The University arranged for Kristi and fellow students Tegan Cecil and Amy Carter to work behind the scenes on Lady in the Park. The film was subsequently nominated for Best Short Film at Los Angeles Cinefest, and went on to win Best British Film at Southampton International Film Festival, and received a nomination for Best Hair and Make-up. We asked Kristi to share her amazing experience.
Tell us about your placement?
The make-up team had to arrive before anyone else.The production had a base near where we were filming in Sutton; an old house fitting the 1960s theme of the film. I arrived so early on my first day, half of the cast were barely up! Make-up had its own room, so we picked any decent surfaces we could find and organised our products. We had to keep our stations tidy, sanitary and follow the guidelines the director had given us. Sometimes we would be given unexpected actors and have very little time to create a look. If this happened and there were enough spare hands, someone would be on make-up and another on hair. Teamwork was essential to keep things on time. Aside from make-up, I noticed the crew needed help with other odd jobs such as finding supplies in supermarkets, stopping on coming traffic, and cooking for the cast and crew after a long day of filming. I didn’t have to do these things, but if you’re available to help the people you’re working with, they will appreciate and remember you. Recommendations are extremely valuable.
What did you learn from this experience?
Films are, for the most part, great fun to work on. When you are on standby, it’s fascinating to watch the actors do their thing. In the space of a few days, it became like a small family, but you do have to work hard; it isn’t all fun and games. You must do your job well or you could throw the whole shoot schedule off course.
How have you benefited from being involved in this placement?
The biggest benefit was being recommended by the director for other work. I ended up on another film this way, this time in London. It was my first time travelling to London alone. You learn a lot when you’re thrown in the deep end – without your familiar friends nearby you must be confident and build relationships quickly. I received much less direction on this film; I was only informed of the kind of products I would need the night before shooting. I, obviously, bought every make-up item I owned with me,but I completely missed any special effects equipment,which was required. By the time I got the email, I was already in London and could not go back.
What advice would you give other students intending on taking part in placement opportunities?
- Work hard and go beyond what’s expected of you.

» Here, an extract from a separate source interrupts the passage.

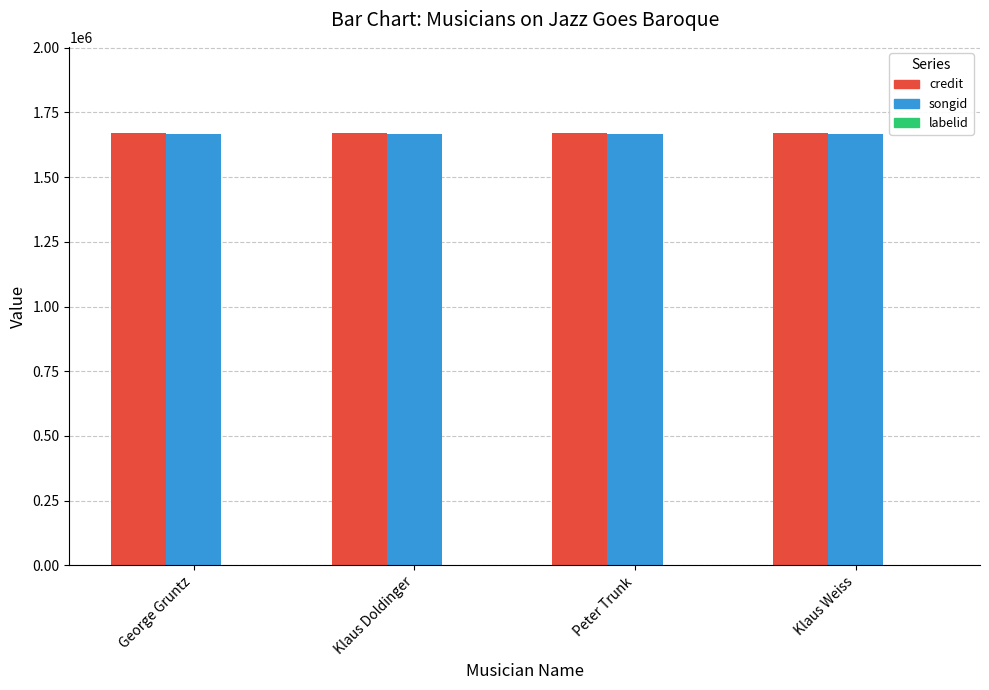

Is it true that credit equals 1669351 at Klaus Weiss?

True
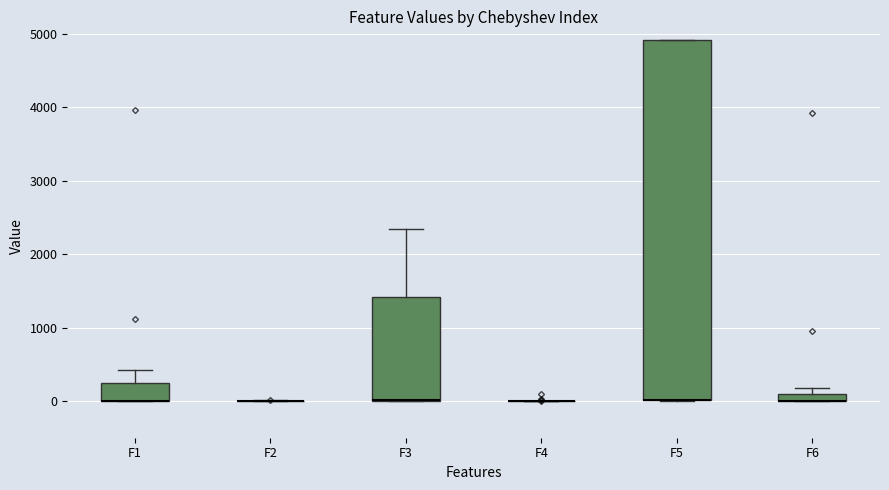

Comparing the boxes themselves (not the whiskers), which one is the tallest?

F5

- Always remember all the necessary equipment.
- Don’t ever be late and be prepared to stay calm if things go wrong.
- Finally, enjoy the experience while it lasts.
Work placements are an excellent way of expanding your skills and exploring future careers. West Midlands Fire Service recently asked our Level 5 students to assist with special effects reconstructions for a training day.

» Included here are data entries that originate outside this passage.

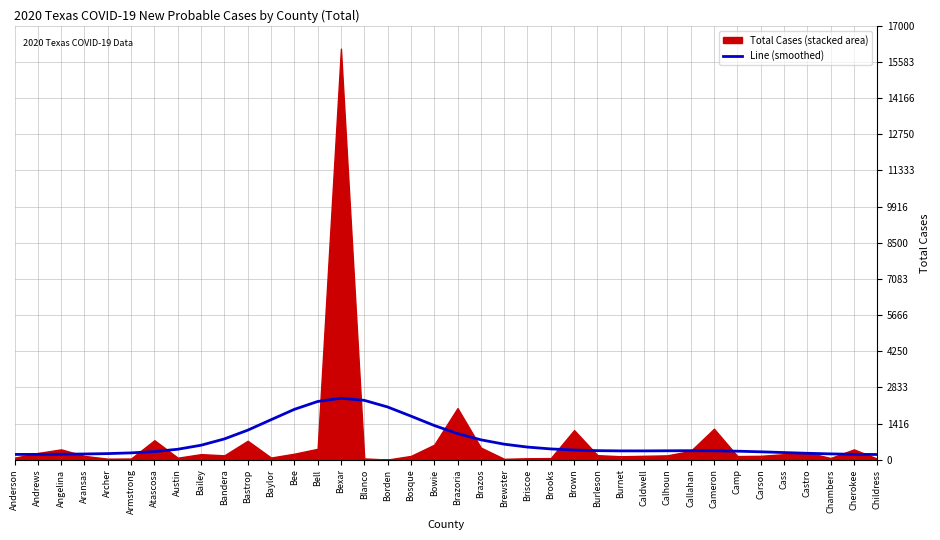

Is it true that the value at Atascosa is 67.1?

False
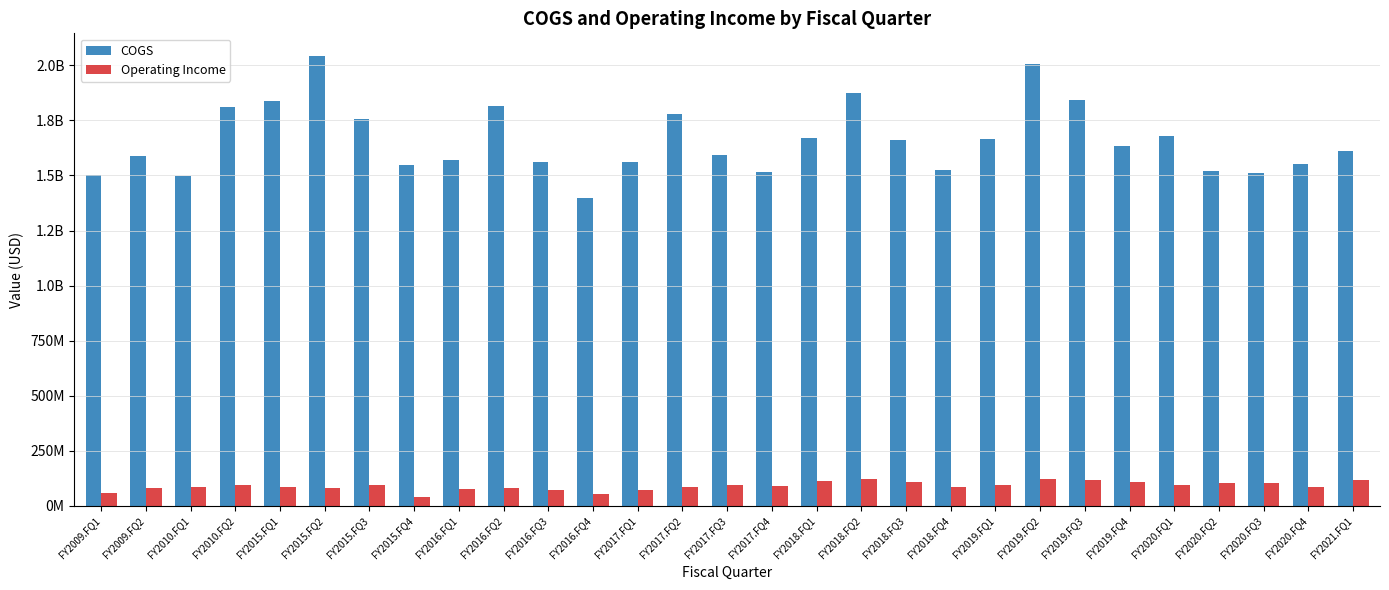

What are all the series names shown in the legend?

COGS, Operating Income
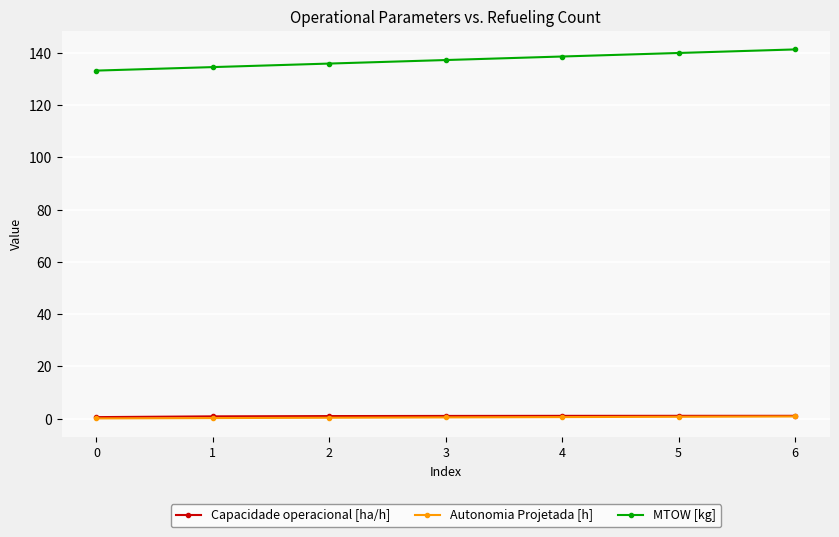

Count the number of data series in this chart.

3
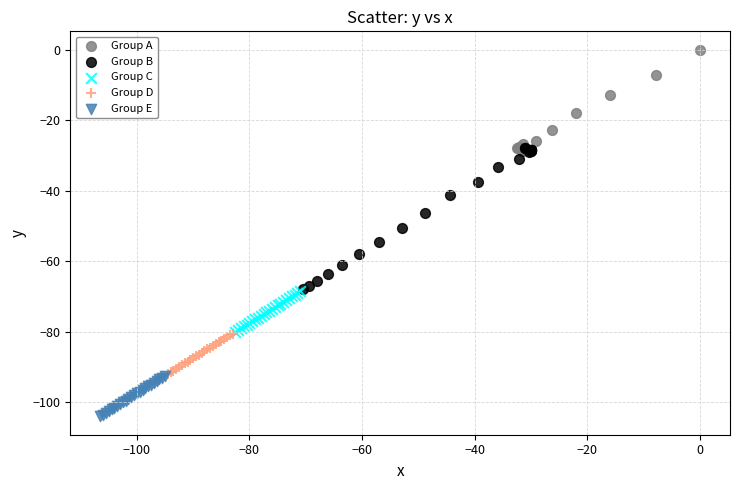

Which series contains the lowest Y value?

Group E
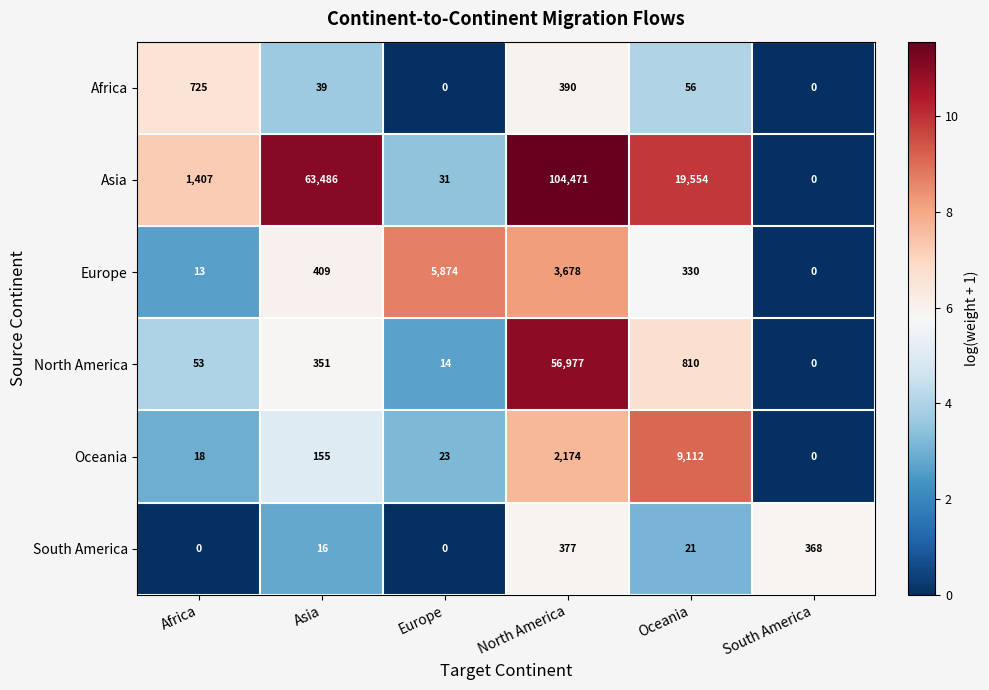

What is the difference between the second highest and second lowest values in the Africa series?

390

Kris Delaney, one of the students in attendance, knows only too well how important it is to make a good impression. Her professionalism while on various placements has opened doors to exciting opportunities and resulted in her being selected for additional work experience.
She takes photographs of all her work and the portfolio she created and displayed at the Hair and Beauty Show in London resulted in more offers of work placements with industry professionals.
Kris isn’t afraid to ask for help and has collaborated with friends who are photographers and make-up artists to enhance her portfolio, which she believes will be a powerful tool when she graduates and begins looking for employment.
Asked what advice she would give herself if she were a new Level 4 student, Kris said: “Try and do as many placements as you can. Don’t leave your coursework until the last minute, and don’t be afraid to approach people and ask them to model for you.
“I have asked people all over the University and almost everyone agrees to do it. They feel complimented that someone would ask them to model for them.”